But I recently stumbled on another approach that promises to allow you to stretch yourself with goals but avoid quickly tanking them when reality hits. It’s called the MTO technique.
The problem with traditional goals
Before I explain how to set goals with the MTO technique, let me explain why you shouldn’t feel bad that your previous attempts at goal setting haven’t worked. If you usually end up more demoralized by your goals than energized by them, you are very much not alone. Management researchers have found that traditional goal setting has serious downsides.
Yes, goals can be motivating in the short term. But as a Harvard Business School paper with the memorable title “Goals Gone Wild” notes, within organizations too much emphasis on goals can lead to “a narrow focus that neglects non-goal areas, a rise in unethical behavior, distorted risk preferences, corrosion of organizational culture, and reduced intrinsic motivation.”
Goals can make us lose sight of the bigger picture, cut ethical corners, and suck so much of the joy out of an activity that we forget why we even wanted to pursue it in the first place.

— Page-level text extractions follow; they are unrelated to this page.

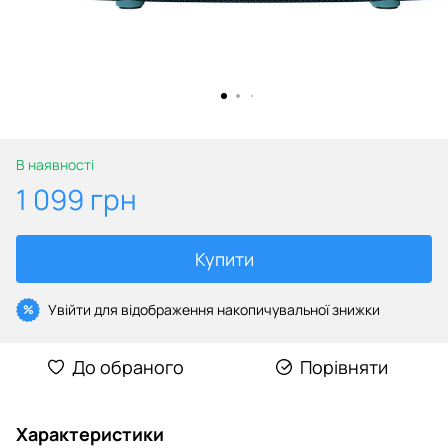
В наявності
1 099 грн
Купити
Увійти
для відображення накопичувальної знижки
%
До обраного
Порівняти
Характеристики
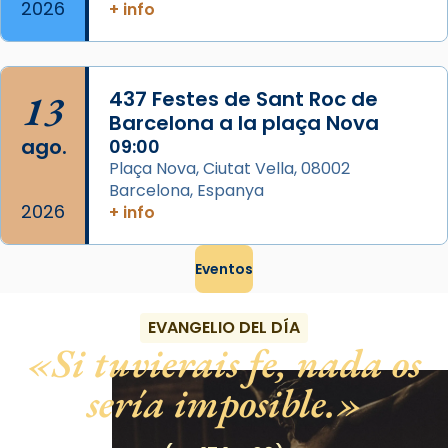
2026
+ info
13
437 Festes de Sant Roc de
Barcelona a la plaça Nova
ago.
09:00
Plaça Nova, Ciutat Vella, 08002
Barcelona, Espanya
2026
+ info
Eventos
EVANGELIO DEL DÍA
Si tuvierais fe, nada os
sería imposible.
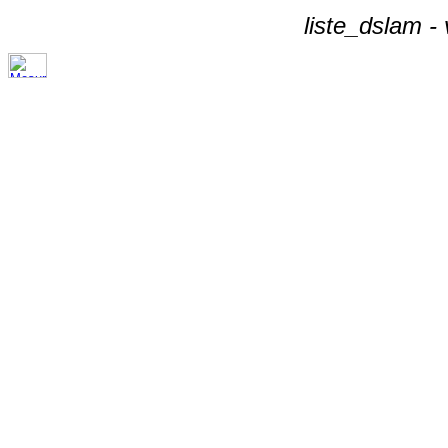
liste_dslam -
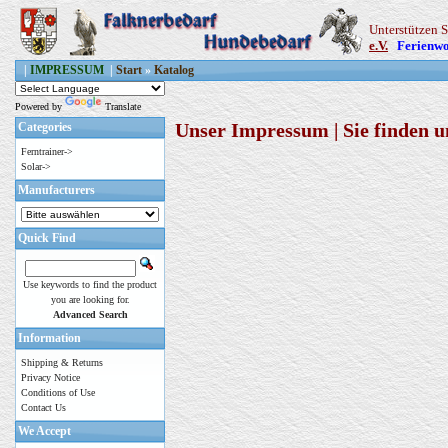
Unterstützen S
e.V.
Ferienwo
|
IMPRESSUM
|
Start
»
Katalog
Powered by
Translate
Unser Impressum | Sie finden u
Categories
Ferntrainer->
Solar->
Manufacturers
Quick Find
Use keywords to find the product
you are looking for.
Advanced Search
Information
Shipping & Returns
Privacy Notice
Conditions of Use
Contact Us
We Accept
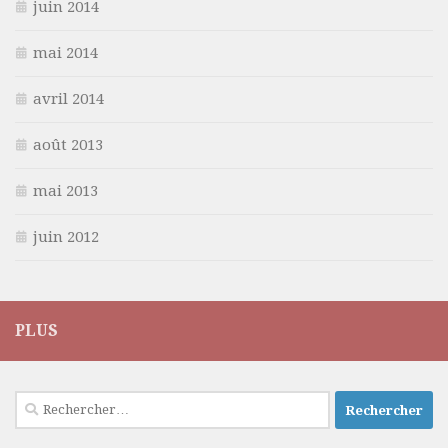
juin 2014
mai 2014
avril 2014
août 2013
mai 2013
juin 2012
PLUS
Rechercher :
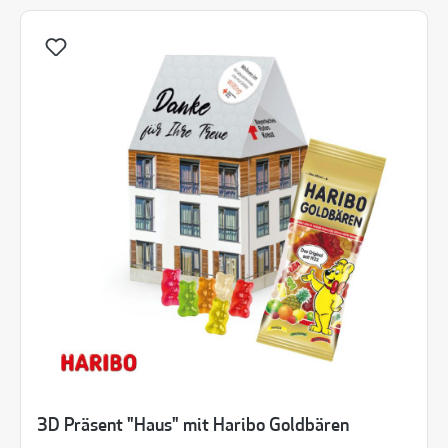
3D Präsent "Haus" mit Haribo Goldbären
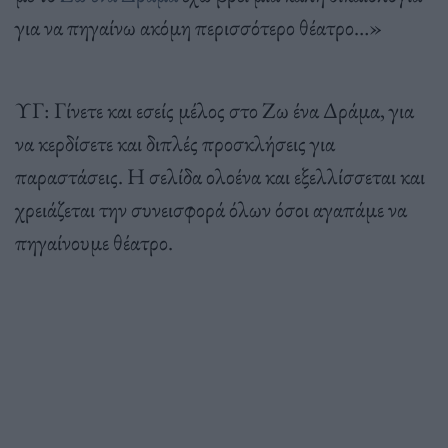
για να πηγαίνω ακόμη περισσότερο θέατρο…»
ΥΓ: Γίνετε και εσείς μέλος στο Ζω ένα Δράμα, για
να κερδίσετε και διπλές προσκλήσεις για
παραστάσεις. Η σελίδα ολοένα και εξελλίσσεται και
χρειάζεται την συνεισφορά όλων όσοι αγαπάμε να
πηγαίνουμε θέατρο.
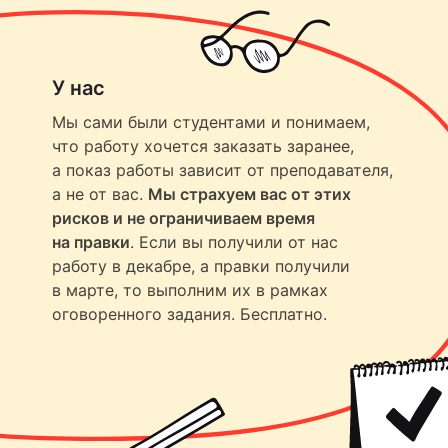
У нас
Мы сами были студентами и понимаем,
что работу хочется заказать заранее,
а показ работы зависит от преподавателя,
а не от вас.
Мы страхуем вас от этих
рисков и не ограничиваем время
на правки
. Если вы получили от нас
работу в декабре, а правки получили
в марте, то выполним их в рамках
оговоренного задания. Бесплатно.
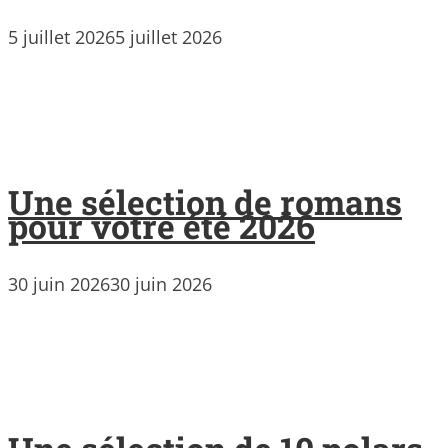
5 juillet 2026
5 juillet 2026
Une sélection de romans
pour votre été 2026
30 juin 2026
30 juin 2026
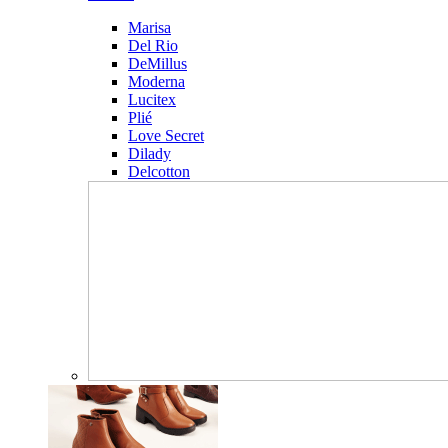
Marisa
Del Rio
DeMillus
Moderna
Lucitex
Plié
Love Secret
Dilady
Delcotton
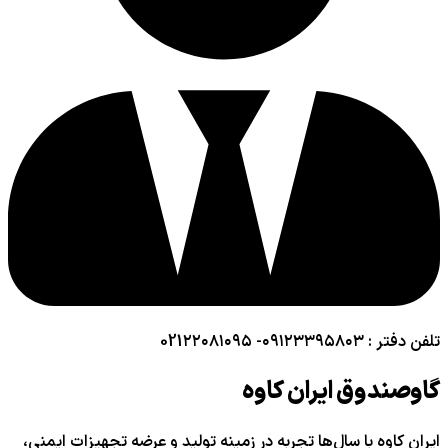
تلفن دفتر : ۰۹۱۲۳۳۹۵۸۰۳- 021۲۲۰۸۱۰۹۵
گاوصندوق ایران کاوه
ایران کاوه با سال‌ها تجربه در زمینه تولید و عرضه تجهیزات ایمنی،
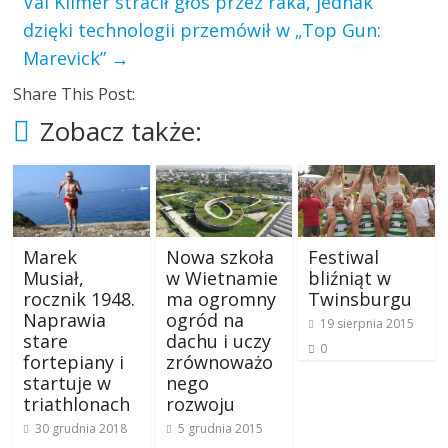
Val Kilmer stracił głos przez raka, jednak
dzięki technologii przemówił w „Top Gun:
Marevick”
→
Share This Post:
Zobacz także:
Marek
Nowa szkoła
Festiwal
Musiał,
w Wietnamie
bliźniąt w
rocznik 1948.
ma ogromny
Twinsburgu
Naprawia
ogród na
19 sierpnia 2015
stare
dachu i uczy
0
fortepiany i
zrównoważo
startuje w
nego
triathlonach
rozwoju
30 grudnia 2018
5 grudnia 2015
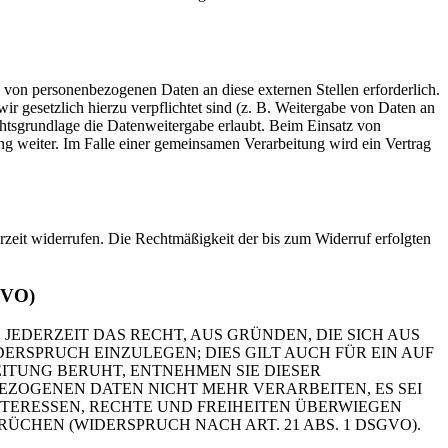
 von personenbezogenen Daten an diese externen Stellen erforderlich.
r gesetzlich hierzu verpflichtet sind (z. B. Weitergabe von Daten an
chtsgrundlage die Datenweitergabe erlaubt. Beim Einsatz von
g weiter. Im Falle einer gemeinsamen Verarbeitung wird ein Vertrag
erzeit widerrufen. Die Rechtmäßigkeit der bis zum Widerruf erfolgten
GVO)
 JEDERZEIT DAS RECHT, AUS GRÜNDEN, DIE SICH AUS
RSPRUCH EINZULEGEN; DIES GILT AUCH FÜR EIN AUF
ITUNG BERUHT, ENTNEHMEN SIE DIESER
ZOGENEN DATEN NICHT MEHR VERARBEITEN, ES SEI
TERESSEN, RECHTE UND FREIHEITEN ÜBERWIEGEN
HEN (WIDERSPRUCH NACH ART. 21 ABS. 1 DSGVO).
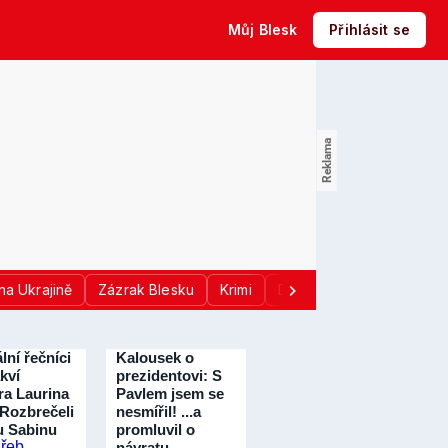
Můj Blesk
Přihlásit se
na Ukrajině
Zázrak Blesku
Krimi
Donald Trump
Sport
lní řečníci
Kalousek o
kví
prezidentovi: S
ra Laurina
Pavlem jsem se
 Rozbrečeli
nesmířil! ...a
u Sabinu
promluvil o
návratu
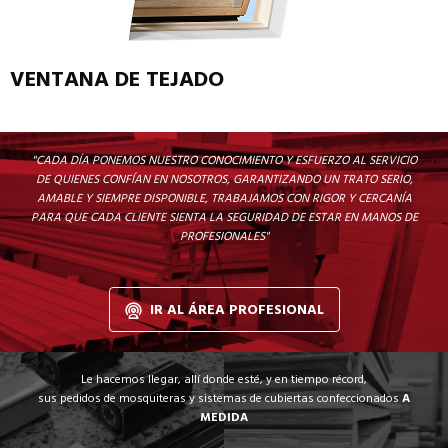
VENTANA DE TEJADO
"CADA DÍA PONEMOS NUESTRO CONOCIMIENTO Y ESFUERZO AL SERVICIO
DE QUIENES CONFÍAN EN NOSOTROS, GARANTIZANDO UN TRATO SERIO,
AMABLE Y SIEMPRE DISPONIBLE, TRABAJAMOS CON RIGOR Y CERCANÍA
PARA QUE CADA CLIENTE SIENTA LA SEGURIDAD DE ESTAR EN MANOS DE
PROFESIONALES"
IR AL ÁREA PROFESIONAL
Le hacemos llegar, allí donde esté, y en tiempo récord,
sus pedidos de mosquiteras y sistemas de cubiertas confeccionados
A
MEDIDA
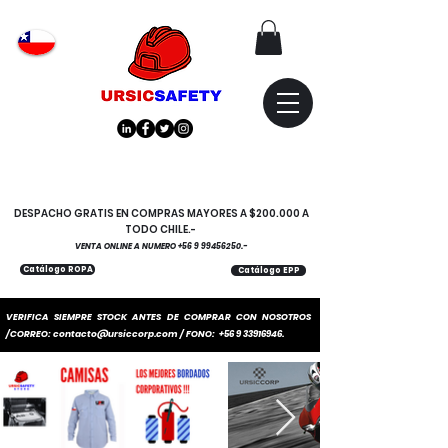
Atención
"EMPRESAS" coticen
con nosotros
DESPACHO GRATIS EN COMPRAS MAYORES A $200.000 A
TODO CHILE.-
VENTA ONLINE A NUMERO
+56 9 99456250
.-
Catálogo ROPA
Catálogo EPP
VERIFICA SIEMPRE STOCK ANTES DE COMPRAR CON NOSOTROS
/CORREO:
contacto@ursiccorp.com
/ FONO:
+56 9 33916946
.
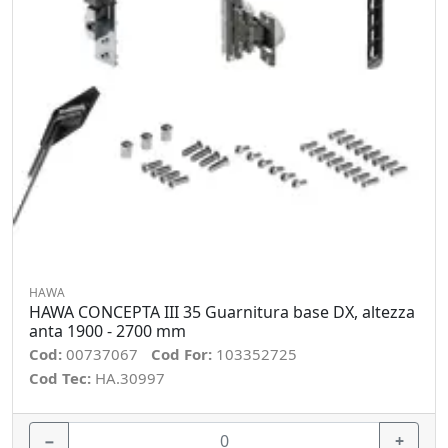
HAWA
HAWA CONCEPTA III 35 Guarnitura base DX, altezza
anta 1900 - 2700 mm
Cod:
00737067
Cod For:
103352725
Cod Tec:
HA.30997
−
+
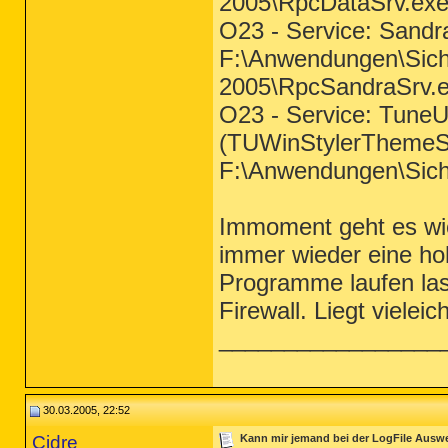
2005\RpcDataSrv.ex
O23 - Service: Sandr
F:\Anwendungen\Siche
2005\RpcSandraSrv.
O23 - Service: Tune
(TUWinStylerThemeS
F:\Anwendungen\Sic
Immoment geht es wi
immer wieder eine h
Programme laufen las
Firewall. Liegt vielei
_________________
30.03.2005, 22:52
Cidre
Kann mir jemand bei der LogFile Ausw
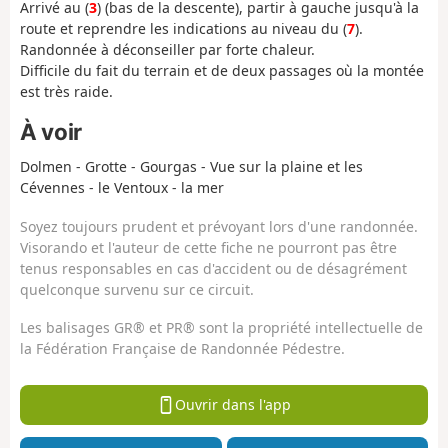
Arrivé au (
3
) (bas de la descente), partir à gauche jusqu'à la
route et reprendre les indications au niveau du (
7
).
Randonnée à déconseiller par forte chaleur.
Difficile du fait du terrain et de deux passages où la montée
est très raide.
À voir
Dolmen - Grotte - Gourgas - Vue sur la plaine et les
Cévennes - le Ventoux - la mer
Soyez toujours prudent et prévoyant lors d'une randonnée.
Visorando et l'auteur de cette fiche ne pourront pas être
tenus responsables en cas d'accident ou de désagrément
quelconque survenu sur ce circuit.
Les balisages GR® et PR® sont la propriété intellectuelle de
la Fédération Française de Randonnée Pédestre.
Ouvrir dans l'app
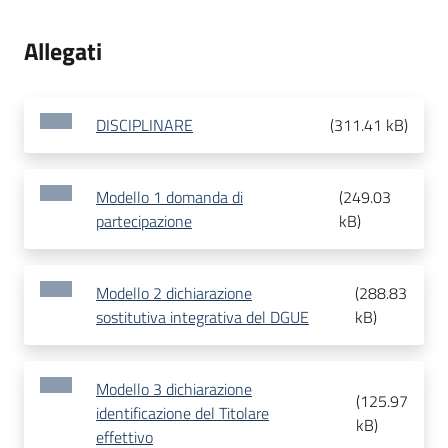
Allegati
DISCIPLINARE
(
311.41 kB
)
Modello 1 domanda di
(
249.03
partecipazione
kB
)
Modello 2 dichiarazione
(
288.83
sostitutiva integrativa del DGUE
kB
)
Modello 3 dichiarazione
(
125.97
identificazione del Titolare
kB
)
effettivo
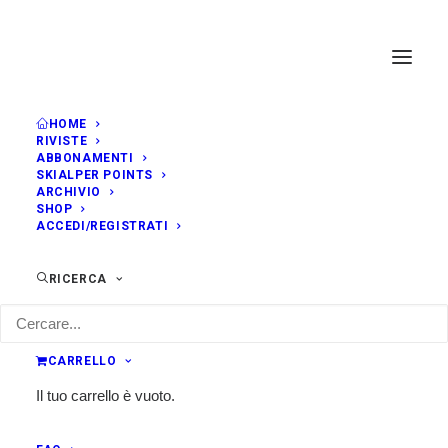
HOME
RIVISTE
ABBONAMENTI
SKIALPER POINTS
ARCHIVIO
SHOP
ACCEDI/REGISTRATI
RICERCA
CARRELLO
Il tuo carrello è vuoto.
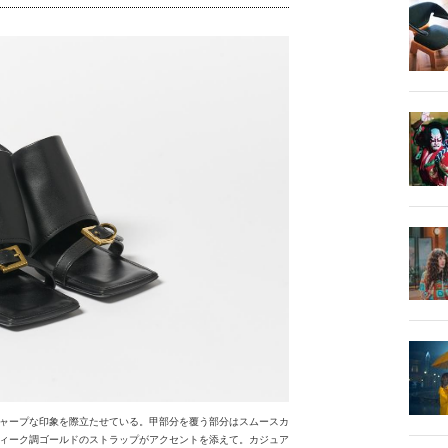
ャープな印象を際立たせている。甲部分を覆う部分はスムースカ
ィーク調ゴールドのストラップがアクセントを添えて。カジュア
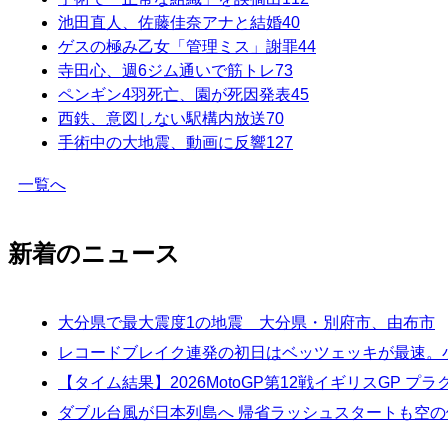
池田直人、佐藤佳奈アナと結婚
40
ゲスの極み乙女「管理ミス」謝罪
44
寺田心、週6ジム通いで筋トレ
73
ペンギン4羽死亡、園が死因発表
45
西鉄、意図しない駅構内放送
70
手術中の大地震、動画に反響
127
一覧へ
新着のニュース
大分県で最大震度1の地震 大分県・別府市、由布市
レコードブレイク連発の初日はベッツェッキが最速。小
【タイム結果】2026MotoGP第12戦イギリスGP プ
ダブル台風が日本列島へ 帰省ラッシュスタートも空の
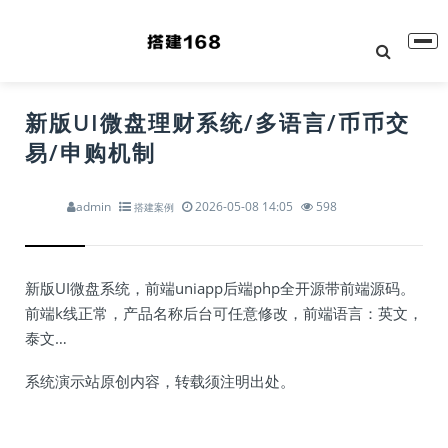
新版UI微盘理财系统/多语言/币币交
易/申购机制
admin
2026-05-08 14:05
598
搭建案例
新版UI微盘系统，前端uniapp后端php全开源带前端源码。
前端k线正常，产品名称后台可任意修改，前端语言：英文，
泰文…
系统演示站原创内容，转载须注明出处。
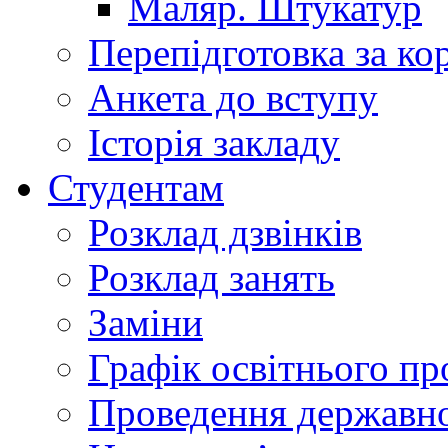
Маляр. Штукатур
Перепідготовка за к
Анкета до вступу
Історія закладу
Студентам
Розклад дзвінків
Розклад занять
Заміни
Графік освітнього пр
Проведення державної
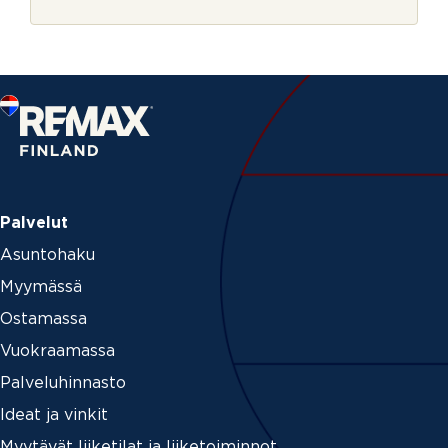
r
o
j
l
e
l
a
*
Palvelut
Asuntohaku
Myymässä
Ostamassa
Vuokraamassa
Palveluhinnasto
Ideat ja vinkit
Myytävät liiketilat ja liiketoiminnot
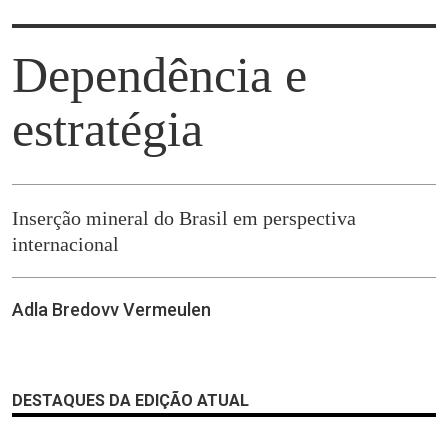
ANÁLISES DE CONJUNTURA
Dependência e
estratégia
Inserção mineral do Brasil em perspectiva
internacional
Adla Bredovv Vermeulen
DESTAQUES DA EDIÇÃO ATUAL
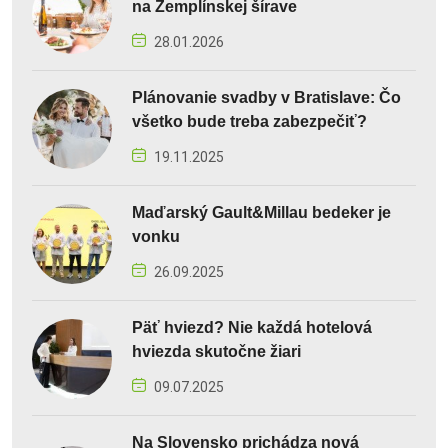
na Zemplínskej šírave
28.01.2026
Plánovanie svadby v Bratislave: Čo
všetko bude treba zabezpečiť?
19.11.2025
Maďarský Gault&Millau bedeker je
vonku
26.09.2025
Päť hviezd? Nie každá hotelová
hviezda skutočne žiari
09.07.2025
Na Slovensko prichádza nová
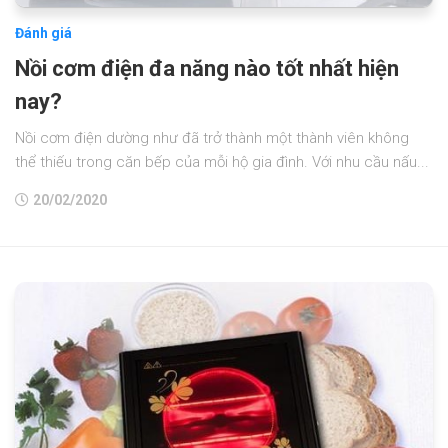
Đánh giá
Nồi cơm điện đa năng nào tốt nhất hiện
nay?
Nồi cơm điện dường như đã trở thành một thành viên không
thể thiếu trong căn bếp của mỗi hộ gia đình. Với nhu cầu nấu...
20/02/2020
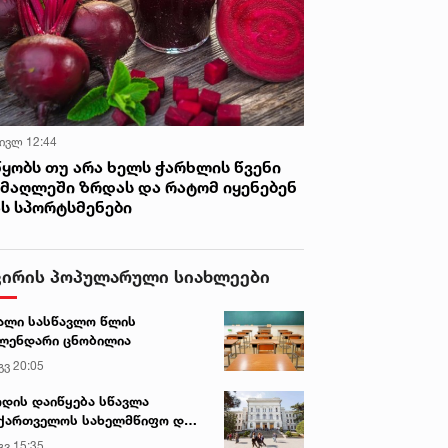
 ივლ 12:44
წყობს თუ არა ხელს ჭარხლის წვენი
იმაღლეში ზრდას და რატომ იყენებენ
ას სპორტსმენები
ვირის პოპულარული სიახლეები
ალი სასწავლო წლის
ლენდარი ცნობილია
გვ 20:05
დის დაიწყება სწავლა
ქართველოს სახელმწიფო და
რძო უნივერსიტეტებში
გვ 15:35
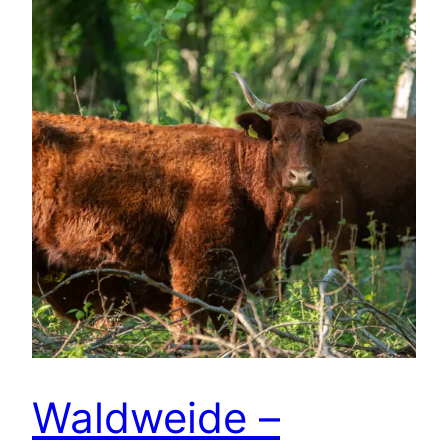
Waldweide –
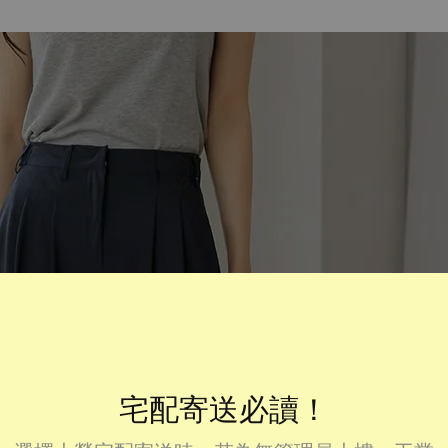
宅配寄送必讀！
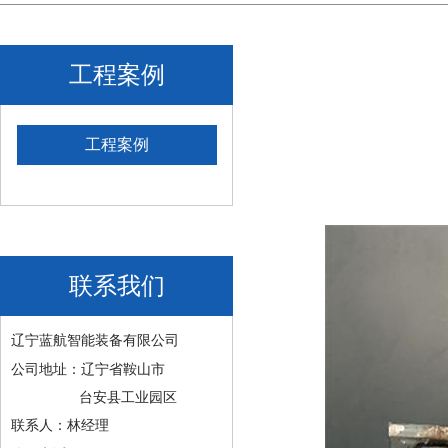
工程案例
工程案例
联系我们
辽宁蓝航智能装备有限公司
公司地址：辽宁省鞍山市
台安县工业园区
联系人：林经理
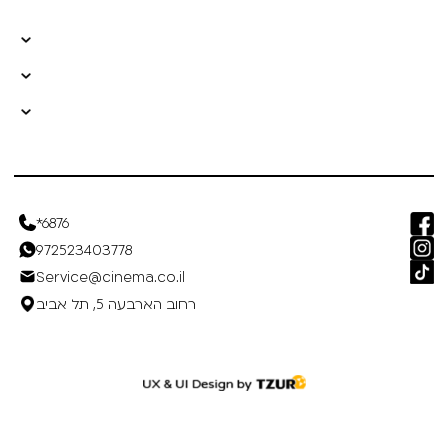
*6876
972523403778
Service@cinema.co.il
רחוב הארבעה 5, תל אביב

Sometimes we even chase goals so frantically in the short term that we burn ourselves out in the longer term.

It’s not just within organizations that goals are problematic. They can have perverse effects on individuals, too. Every time New Year’s rolls around, many of us vow to exercise every day, get up at 5 a.m., or finally write that novel. Then the kids get sick, an insane deadline looms, or the roof springs a leak. We miss our goals for a bit, sink into self-recrimination, and declare the effort a failure. The result is even less self-confidence and motivation than we started with.
How to set better goals with the MTO technique
What’s the way out of the trap? According to coach Raymond Aaron, the solution isn’t dropping goals entirely but making them more flexible to escape the “dreaded binary.” With a traditional goal like “work out every day” or “double sales,” you’re either a total winner or a total loser. The pressure is too intense and the expectation of perfection is incompatible with real life.
“Instead of writing a goal in The Dreaded Binary Technique, you break every goal into three levels,” Aaron writes on his website. He gives these levels the acronym MTO:
- Minimum: This is “what you can be counted on to achieve based on your past performance.”
- Target: This goal is a “stretch” that is “slightly beyond what you know you can accomplish.”
- Outrageous: Somewhat paradoxically, Aaron defines this one as “what you know you cannot achieve.”
Why the MTO technique beats traditional goals
It might sound odd to call just maintaining the status quo a minimum goal. But for Aaron, the low bar is the point. He offers the example of a salesperson who sets selling his typical seven widgets as his minimum goal and nine as his target, and becoming the company’s top salesperson as his outrageous goal.
“You will most likely achieve your Minimum, since that is what you typically do,” he explains. “You then look at your goal and realize that you’ve only got two sales to go to hit your Target. That will inspire you to go for it. If you achieve your Target then you are even happier; nevertheless even if you hit only seven or eight, you have still achieved your goal (at least to the Minimum) and you feel great. If you actually achieve Target, you are elated. And, the increased self-esteem you generate each month will soon propel you up into the Outrageous category.”
The motivating power of easy wins
The rigidity of traditional goals can be dispiriting. Aaron’s approach promises to have the opposite effect. By giving yourself an easy first target, you build confidence and energy, which makes hitting your T and O goals a lot more likely.
Best-selling author Oliver Burkeman claims it works for him. He has a target of starting to write each day by the leisurely hour of 10 a.m. It’s an easy goal, he writes, so he can stick to it “virtually without fail, through life’s ups and downs.” On the days he manages to start earlier, he feels elated and ahead. His low bar for his morning routine builds momentum that spurs greater success.
It seems counterintuitive that you might achieve more if you set more relaxed, flexible goals for yourself, but that’s what these experts claim. If you’re one of the many people who are already depressed about your progress in 2025, maybe it’s time to listen to their wisdom.
The MTO technique might just get you further toward your goals this year than the traditional approach of ambitious targets quickly abandoned.